La controverse interroge, in fine, la gestion du pluralisme dans l’espace public contemporain. Jürgen Habermas a théorisé la sphère publique comme un lieu de discussion rationnelle, mais les travaux de José Casanova et de Talal Asad rappellent que la sécularisation n’efface pas les attaches symboliques ; elle les recompose. En contexte marocain, la Constitution de 2011 reconnaît explicitement la dimension hébraïque de l’identité nationale, tout en maintenant la référence à l’islam comme religion de l’État et à la Commanderie des croyants comme institution fédératrice.

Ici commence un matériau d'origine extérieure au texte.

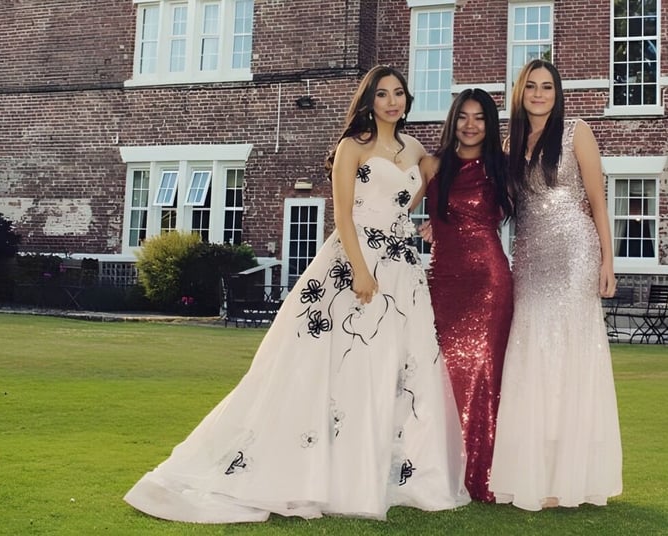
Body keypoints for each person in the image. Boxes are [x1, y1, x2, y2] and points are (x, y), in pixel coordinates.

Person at [123, 65, 469, 523]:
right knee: (336, 364)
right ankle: (310, 471)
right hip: (353, 264)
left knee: (390, 366)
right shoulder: (353, 146)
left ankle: (373, 471)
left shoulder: (418, 150)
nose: (392, 101)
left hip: (403, 271)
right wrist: (361, 272)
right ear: (368, 101)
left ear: (407, 100)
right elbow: (344, 216)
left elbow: (446, 186)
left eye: (399, 93)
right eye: (382, 94)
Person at [489, 59, 623, 510]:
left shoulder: (577, 132)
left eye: (548, 86)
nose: (540, 93)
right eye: (532, 86)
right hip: (529, 258)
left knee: (567, 356)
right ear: (520, 93)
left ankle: (570, 477)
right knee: (533, 355)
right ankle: (536, 471)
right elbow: (501, 208)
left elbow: (599, 203)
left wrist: (608, 260)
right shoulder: (509, 145)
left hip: (574, 255)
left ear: (556, 93)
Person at [418, 88, 513, 502]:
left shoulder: (502, 168)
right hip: (442, 280)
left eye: (479, 118)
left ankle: (480, 473)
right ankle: (435, 467)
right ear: (452, 120)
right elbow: (392, 204)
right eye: (463, 117)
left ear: (490, 125)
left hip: (489, 283)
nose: (471, 125)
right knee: (439, 373)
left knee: (483, 375)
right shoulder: (433, 165)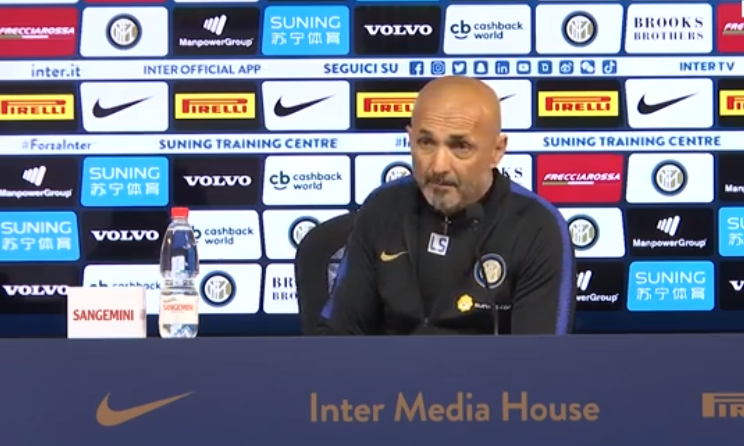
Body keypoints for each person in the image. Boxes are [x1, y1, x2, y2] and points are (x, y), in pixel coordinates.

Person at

Cette configuration crée un espace public hybride, où coexistent :
– Une logique de droits individuels, fondée sur l’universalisme juridique ;
– Une logique de continuité symbolique, fondée sur l’ancrage historique et la sensibilité collective.
Aucune des deux logiques n’est, en soi, « supérieure » sur le plan analytique. Elles répondent à des registres de rationalité différents : l’un procédural et universaliste, l’autre contextuel et identitaire. La sociologie du droit et des conflits montre que ces tensions ne se résolvent pas par l’arbitrage académique, mais par des processus sociaux de négociation, de régulation institutionnelle et d’ajustement des pratiques.
Le rôle du chercheur est de cartographier ces registres, d’en exposer les conditions d’émergence et les effets sociaux, sans prescrire de solution normative.
L’examen sociologique et anthropologique de la controverse de Bab Doukkala révèle un phénomène multi-scalaire : au niveau micro, une performance rituelle dans un lieu à forte densité symbolique ; au niveau méso, une circulation accélérée des interprétations et des émotions via les plateformes numériques ; au niveau macro, une résonance avec des géographies politiques et mémorielles transnationales.
L’analyse scientifique se distingue du discours militant ou pastoral par sa posture : elle ne cherche pas à déterminer qui a « raison », mais à comprendre comment les significations sont produites, négociées et conflictualisées. Elle reconnaît que la liberté de culte et la sensibilité symbolique sont deux dimensions réelles de la vie sociale, dont la coexistence exige des dispositifs de médiation adaptés aux contextes locaux.
En sciences sociales, l’objectivité ne signifie pas l’indifférence ; elle signifie la capacité à traiter les faits sociaux avec précision conceptuelle, à distinguer le descriptif du prescriptif, et à accepter que certaines tensions structurelles ne se résolvent pas par des formules abstraites, mais par des apprentissages collectifs progressifs. C’est à cette rigueur, et à cette humilité face à la complexité humaine, que doit répondre toute analyse académique des controverses contemporaines.